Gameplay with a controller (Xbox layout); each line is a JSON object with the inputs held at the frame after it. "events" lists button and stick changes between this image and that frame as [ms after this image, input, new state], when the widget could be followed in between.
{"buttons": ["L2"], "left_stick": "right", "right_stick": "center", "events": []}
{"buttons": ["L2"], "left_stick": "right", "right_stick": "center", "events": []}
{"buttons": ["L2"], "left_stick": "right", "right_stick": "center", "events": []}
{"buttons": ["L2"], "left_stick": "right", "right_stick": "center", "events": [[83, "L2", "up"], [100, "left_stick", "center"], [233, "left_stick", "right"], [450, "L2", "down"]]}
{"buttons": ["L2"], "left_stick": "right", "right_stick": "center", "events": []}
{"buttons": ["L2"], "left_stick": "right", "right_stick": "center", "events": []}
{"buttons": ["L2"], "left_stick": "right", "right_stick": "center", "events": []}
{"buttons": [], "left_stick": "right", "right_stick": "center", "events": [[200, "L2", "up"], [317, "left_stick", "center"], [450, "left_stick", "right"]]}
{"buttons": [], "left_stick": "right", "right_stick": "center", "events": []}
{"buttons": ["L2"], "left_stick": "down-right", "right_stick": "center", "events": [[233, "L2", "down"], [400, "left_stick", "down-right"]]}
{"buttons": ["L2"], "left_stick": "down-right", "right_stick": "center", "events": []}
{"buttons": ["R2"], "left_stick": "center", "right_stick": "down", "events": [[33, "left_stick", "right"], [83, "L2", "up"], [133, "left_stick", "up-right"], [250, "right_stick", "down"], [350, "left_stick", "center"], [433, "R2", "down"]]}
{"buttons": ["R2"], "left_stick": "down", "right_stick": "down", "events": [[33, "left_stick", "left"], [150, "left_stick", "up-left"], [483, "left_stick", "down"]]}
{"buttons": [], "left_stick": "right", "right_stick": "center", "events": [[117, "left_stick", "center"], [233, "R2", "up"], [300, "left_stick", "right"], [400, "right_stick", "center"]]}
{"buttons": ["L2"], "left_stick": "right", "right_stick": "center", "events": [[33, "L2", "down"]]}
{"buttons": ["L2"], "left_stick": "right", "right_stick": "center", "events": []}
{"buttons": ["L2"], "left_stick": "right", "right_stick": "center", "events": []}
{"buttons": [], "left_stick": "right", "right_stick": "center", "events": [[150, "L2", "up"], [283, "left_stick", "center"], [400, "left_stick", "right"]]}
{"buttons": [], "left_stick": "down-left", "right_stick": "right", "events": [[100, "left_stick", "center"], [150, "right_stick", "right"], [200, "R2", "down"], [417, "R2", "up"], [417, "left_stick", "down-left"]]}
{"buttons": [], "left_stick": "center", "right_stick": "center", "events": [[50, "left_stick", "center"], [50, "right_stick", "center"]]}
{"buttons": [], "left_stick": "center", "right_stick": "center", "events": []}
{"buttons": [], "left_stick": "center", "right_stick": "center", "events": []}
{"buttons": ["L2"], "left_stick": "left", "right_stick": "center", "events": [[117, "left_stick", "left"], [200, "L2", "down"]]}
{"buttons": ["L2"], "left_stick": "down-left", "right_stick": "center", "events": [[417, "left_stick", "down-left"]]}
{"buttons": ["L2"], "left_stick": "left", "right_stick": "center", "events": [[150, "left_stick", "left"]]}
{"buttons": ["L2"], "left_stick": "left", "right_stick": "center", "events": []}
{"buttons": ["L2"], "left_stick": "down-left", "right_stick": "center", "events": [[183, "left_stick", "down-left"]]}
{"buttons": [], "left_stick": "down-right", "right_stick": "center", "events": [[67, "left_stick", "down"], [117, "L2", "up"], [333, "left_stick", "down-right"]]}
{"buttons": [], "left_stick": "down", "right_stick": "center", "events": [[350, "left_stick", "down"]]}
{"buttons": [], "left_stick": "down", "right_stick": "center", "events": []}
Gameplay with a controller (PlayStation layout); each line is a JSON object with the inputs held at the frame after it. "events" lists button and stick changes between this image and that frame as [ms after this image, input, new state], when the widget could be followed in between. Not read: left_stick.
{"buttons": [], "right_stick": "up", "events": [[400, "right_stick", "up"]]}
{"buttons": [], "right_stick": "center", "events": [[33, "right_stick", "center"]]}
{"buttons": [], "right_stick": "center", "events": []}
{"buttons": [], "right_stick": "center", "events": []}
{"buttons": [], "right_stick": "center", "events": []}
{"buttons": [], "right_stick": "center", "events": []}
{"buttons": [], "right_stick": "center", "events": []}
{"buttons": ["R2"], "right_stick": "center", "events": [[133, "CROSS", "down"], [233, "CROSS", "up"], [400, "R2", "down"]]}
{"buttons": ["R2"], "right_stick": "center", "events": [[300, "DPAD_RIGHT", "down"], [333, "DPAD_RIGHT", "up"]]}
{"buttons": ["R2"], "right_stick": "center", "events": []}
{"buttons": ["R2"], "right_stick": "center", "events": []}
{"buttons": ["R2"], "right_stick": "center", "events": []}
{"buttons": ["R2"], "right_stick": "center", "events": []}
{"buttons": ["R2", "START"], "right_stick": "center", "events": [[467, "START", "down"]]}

════════════════════

Copy out the entries from the material above, matching each one exactly.

**Finished task:**
Gameplay with a controller (Xbox layout); each line is a JSON object with the inputs held at the frame after it. "events" lists button and stick changes between this image and that frame as [ms after this image, input, new state], when the widget could be followed in between.
{"buttons": ["L2"], "left_stick": "right", "right_stick": "center", "events": []}
{"buttons": ["L2"], "left_stick": "right", "right_stick": "center", "events": []}
{"buttons": ["L2"], "left_stick": "right", "right_stick": "center", "events": []}
{"buttons": ["L2"], "left_stick": "right", "right_stick": "center", "events": [[83, "L2", "up"], [100, "left_stick", "center"], [233, "left_stick", "right"], [450, "L2", "down"]]}
{"buttons": ["L2"], "left_stick": "right", "right_stick": "center", "events": []}
{"buttons": ["L2"], "left_stick": "right", "right_stick": "center", "events": []}
{"buttons": ["L2"], "left_stick": "right", "right_stick": "center", "events": []}
{"buttons": [], "left_stick": "right", "right_stick": "center", "events": [[200, "L2", "up"], [317, "left_stick", "center"], [450, "left_stick", "right"]]}
{"buttons": [], "left_stick": "right", "right_stick": "center", "events": []}
{"buttons": ["L2"], "left_stick": "down-right", "right_stick": "center", "events": [[233, "L2", "down"], [400, "left_stick", "down-right"]]}
{"buttons": ["L2"], "left_stick": "down-right", "right_stick": "center", "events": []}
{"buttons": ["R2"], "left_stick": "center", "right_stick": "down", "events": [[33, "left_stick", "right"], [83, "L2", "up"], [133, "left_stick", "up-right"], [250, "right_stick", "down"], [350, "left_stick", "center"], [433, "R2", "down"]]}
{"buttons": ["R2"], "left_stick": "down", "right_stick": "down", "events": [[33, "left_stick", "left"], [150, "left_stick", "up-left"], [483, "left_stick", "down"]]}
{"buttons": [], "left_stick": "right", "right_stick": "center", "events": [[117, "left_stick", "center"], [233, "R2", "up"], [300, "left_stick", "right"], [400, "right_stick", "center"]]}
{"buttons": ["L2"], "left_stick": "right", "right_stick": "center", "events": [[33, "L2", "down"]]}
{"buttons": ["L2"], "left_stick": "right", "right_stick": "center", "events": []}
{"buttons": ["L2"], "left_stick": "right", "right_stick": "center", "events": []}
{"buttons": [], "left_stick": "right", "right_stick": "center", "events": [[150, "L2", "up"], [283, "left_stick", "center"], [400, "left_stick", "right"]]}
{"buttons": [], "left_stick": "down-left", "right_stick": "right", "events": [[100, "left_stick", "center"], [150, "right_stick", "right"], [200, "R2", "down"], [417, "R2", "up"], [417, "left_stick", "down-left"]]}
{"buttons": [], "left_stick": "center", "right_stick": "center", "events": [[50, "left_stick", "center"], [50, "right_stick", "center"]]}
{"buttons": [], "left_stick": "center", "right_stick": "center", "events": []}
{"buttons": [], "left_stick": "center", "right_stick": "center", "events": []}
{"buttons": ["L2"], "left_stick": "left", "right_stick": "center", "events": [[117, "left_stick", "left"], [200, "L2", "down"]]}
{"buttons": ["L2"], "left_stick": "down-left", "right_stick": "center", "events": [[417, "left_stick", "down-left"]]}
{"buttons": ["L2"], "left_stick": "left", "right_stick": "center", "events": [[150, "left_stick", "left"]]}
{"buttons": ["L2"], "left_stick": "left", "right_stick": "center", "events": []}
{"buttons": ["L2"], "left_stick": "down-left", "right_stick": "center", "events": [[183, "left_stick", "down-left"]]}
{"buttons": [], "left_stick": "down-right", "right_stick": "center", "events": [[67, "left_stick", "down"], [117, "L2", "up"], [333, "left_stick", "down-right"]]}
{"buttons": [], "left_stick": "down", "right_stick": "center", "events": [[350, "left_stick", "down"]]}
{"buttons": [], "left_stick": "down", "right_stick": "center", "events": []}
Gameplay with a controller (PlayStation layout); each line is a JSON object with the inputs held at the frame after it. "events" lists button and stick changes between this image and that frame as [ms after this image, input, new state], when the widget could be followed in between. Not read: left_stick.
{"buttons": [], "right_stick": "up", "events": [[400, "right_stick", "up"]]}
{"buttons": [], "right_stick": "center", "events": [[33, "right_stick", "center"]]}
{"buttons": [], "right_stick": "center", "events": []}
{"buttons": [], "right_stick": "center", "events": []}
{"buttons": [], "right_stick": "center", "events": []}
{"buttons": [], "right_stick": "center", "events": []}
{"buttons": [], "right_stick": "center", "events": []}
{"buttons": ["R2"], "right_stick": "center", "events": [[133, "CROSS", "down"], [233, "CROSS", "up"], [400, "R2", "down"]]}
{"buttons": ["R2"], "right_stick": "center", "events": [[300, "DPAD_RIGHT", "down"], [333, "DPAD_RIGHT", "up"]]}
{"buttons": ["R2"], "right_stick": "center", "events": []}
{"buttons": ["R2"], "right_stick": "center", "events": []}
{"buttons": ["R2"], "right_stick": "center", "events": []}
{"buttons": ["R2"], "right_stick": "center", "events": []}
{"buttons": ["R2", "START"], "right_stick": "center", "events": [[467, "START", "down"]]}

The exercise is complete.